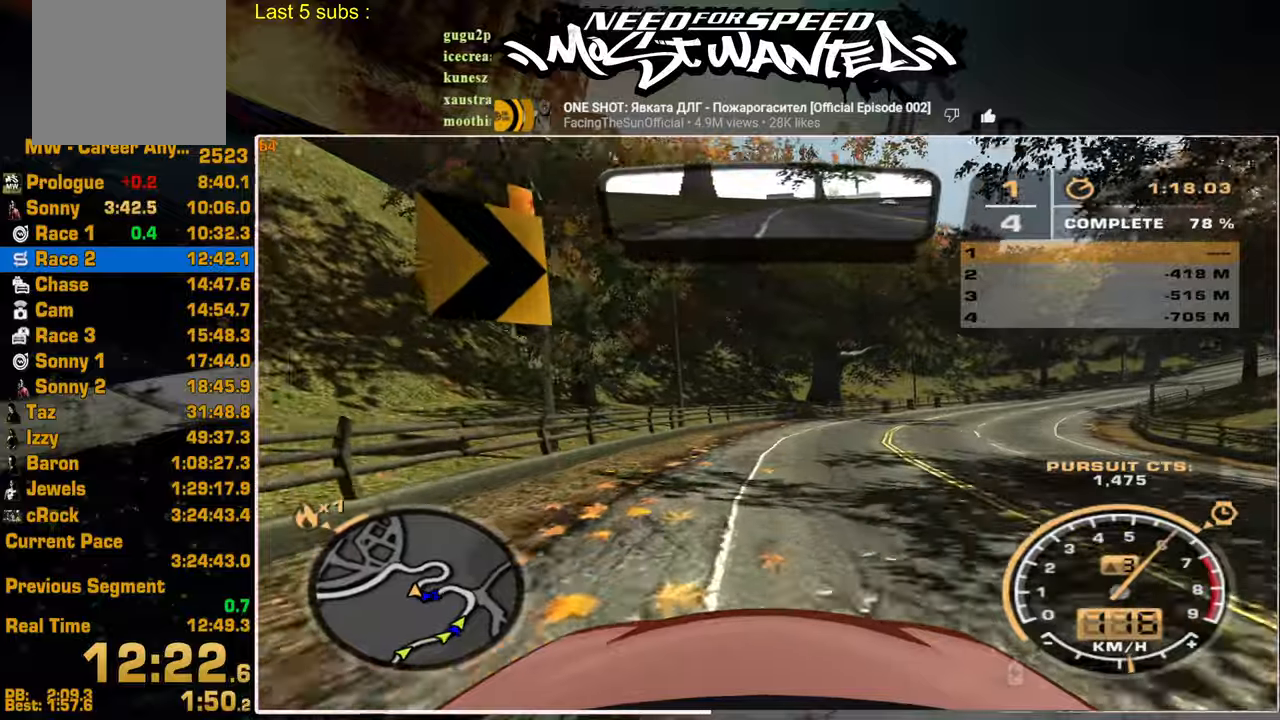
{"buttons": ["R2"], "left_stick": "center", "right_stick": "center", "events": [[417, "SQUARE", "up"]]}
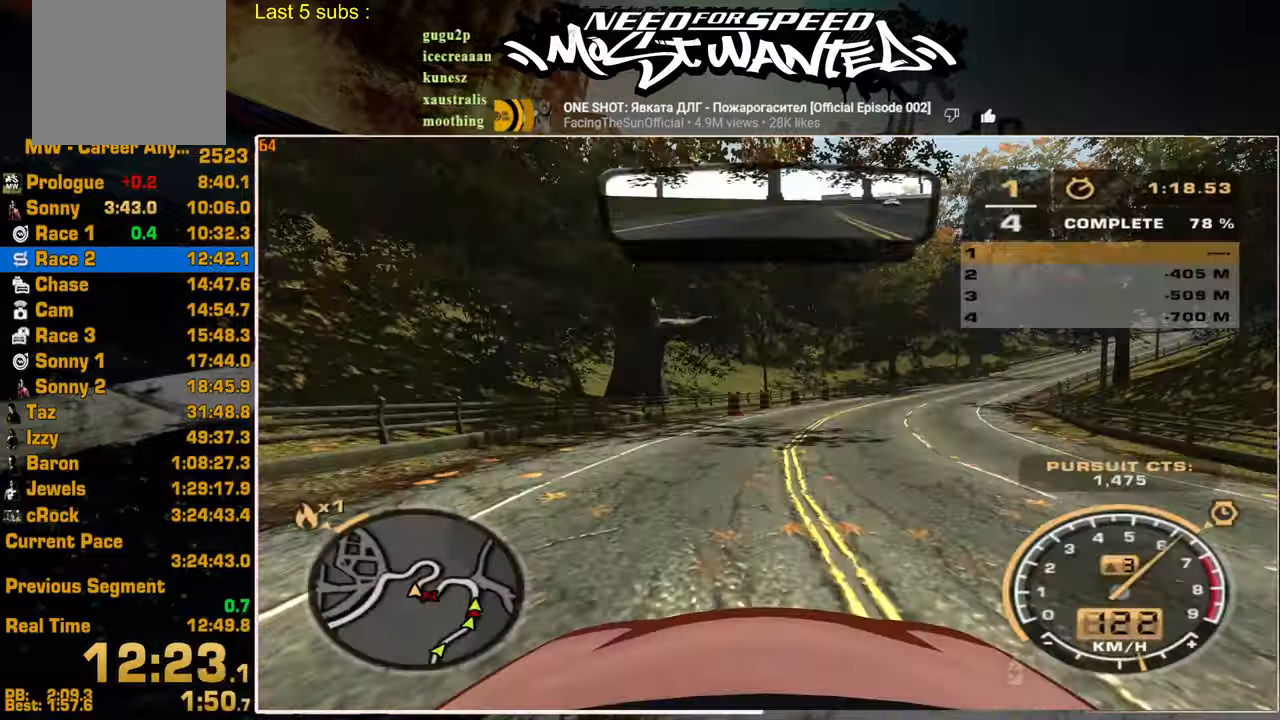
{"buttons": ["R2"], "left_stick": "center", "right_stick": "center", "events": []}
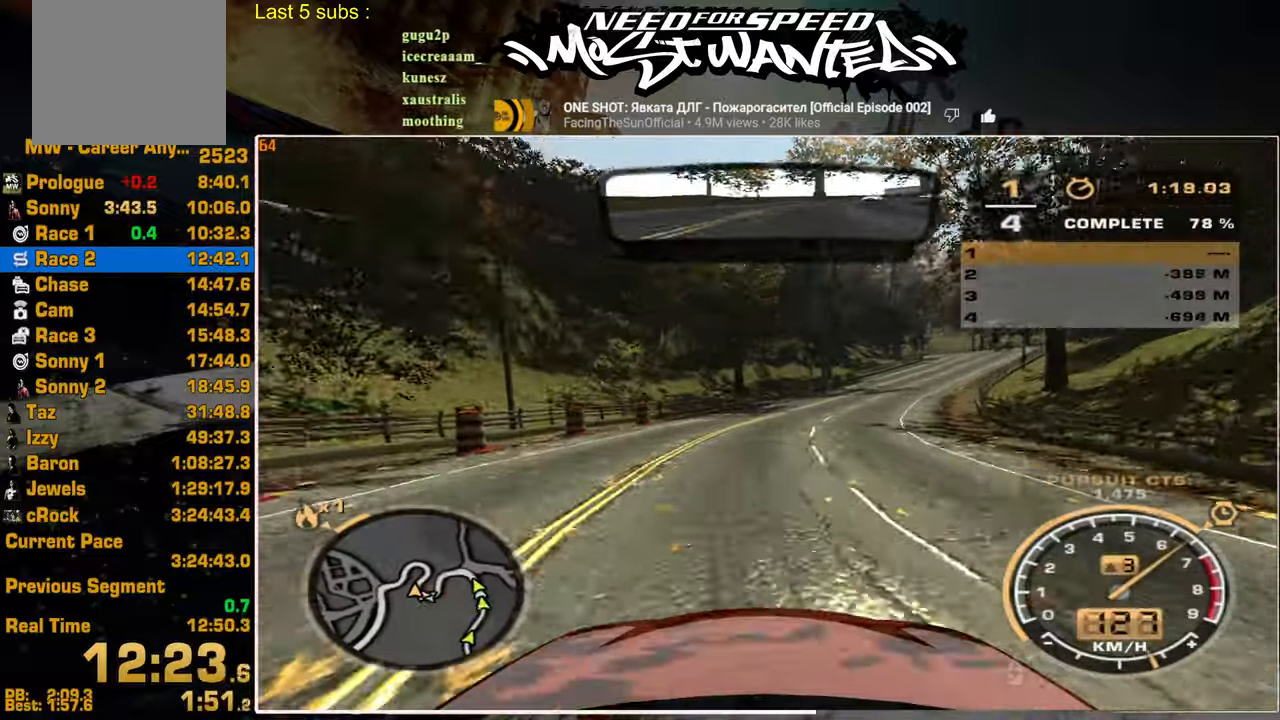
{"buttons": ["R2"], "left_stick": "center", "right_stick": "center", "events": []}
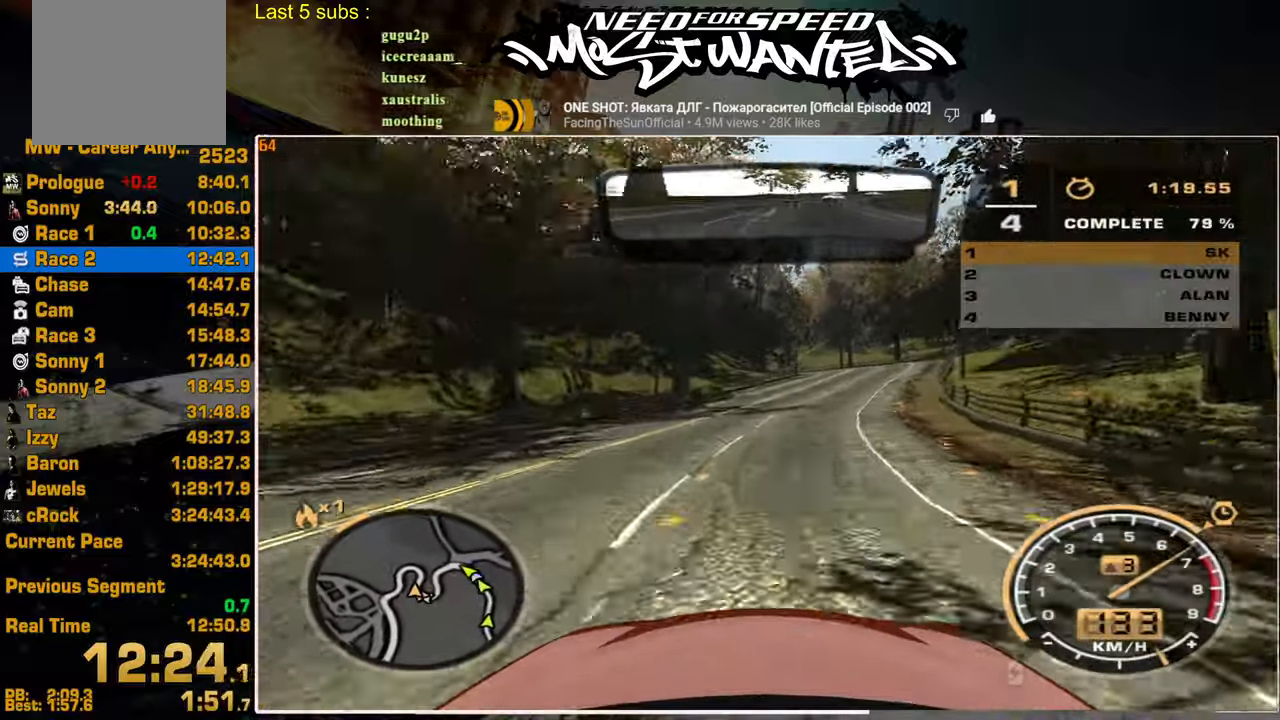
{"buttons": ["R2"], "left_stick": "center", "right_stick": "center", "events": []}
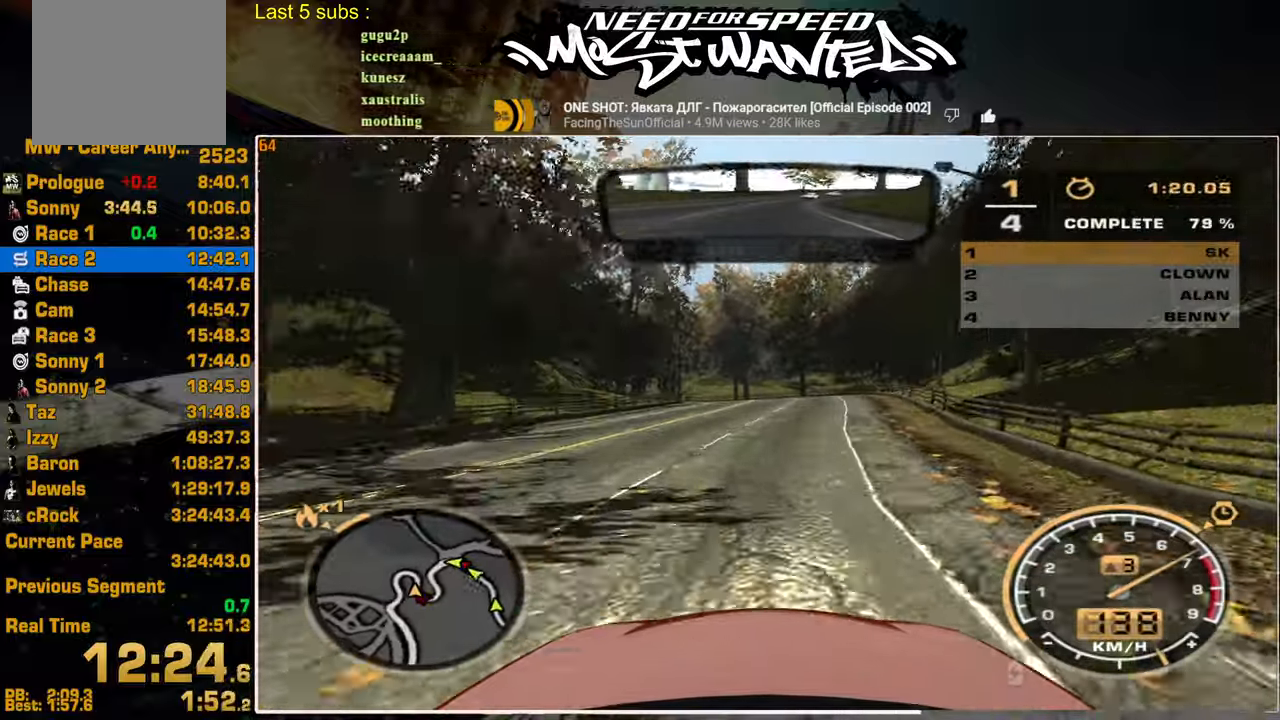
{"buttons": ["R2"], "left_stick": "center", "right_stick": "center", "events": []}
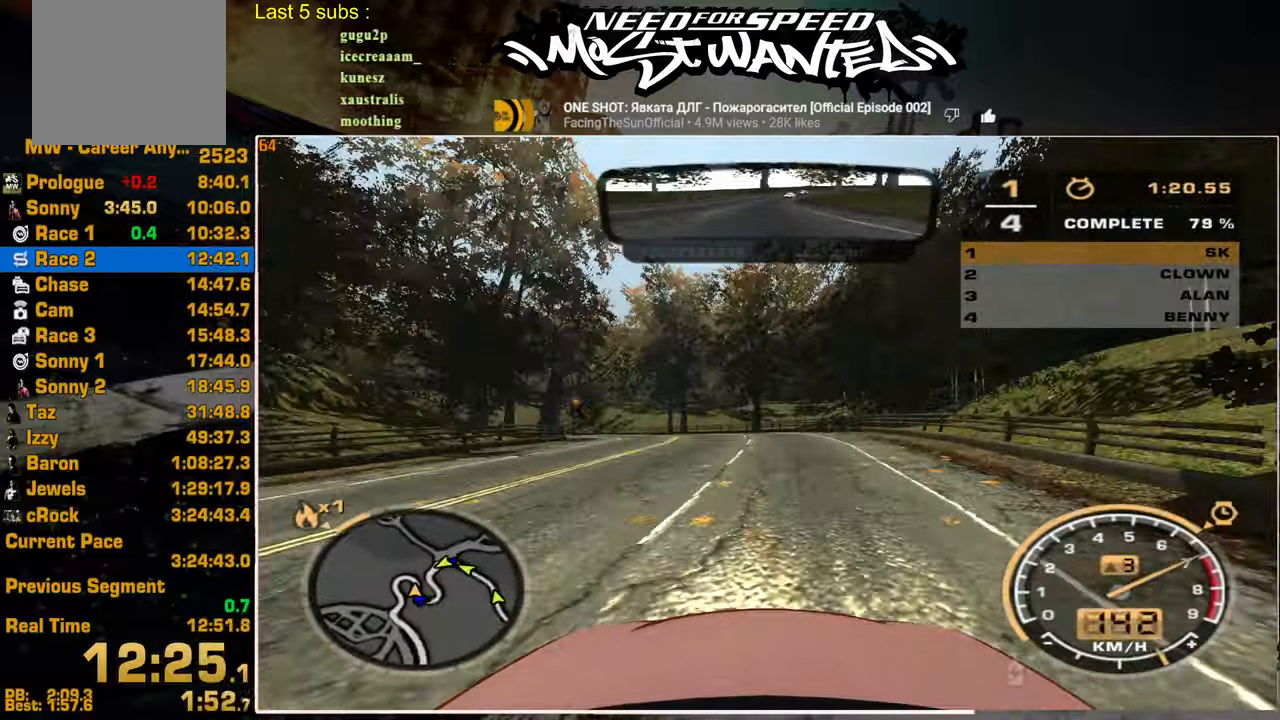
{"buttons": ["R2"], "left_stick": "center", "right_stick": "center", "events": []}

● TASK ITEM
Return all the material exactly, skipping pictures.

● COMPLETED TASK
{"buttons": ["R2"], "left_stick": "center", "right_stick": "center", "events": [[417, "SQUARE", "up"]]}
{"buttons": ["R2"], "left_stick": "center", "right_stick": "center", "events": []}
{"buttons": ["R2"], "left_stick": "center", "right_stick": "center", "events": []}
{"buttons": ["R2"], "left_stick": "center", "right_stick": "center", "events": []}
{"buttons": ["R2"], "left_stick": "center", "right_stick": "center", "events": []}
{"buttons": ["R2"], "left_stick": "center", "right_stick": "center", "events": []}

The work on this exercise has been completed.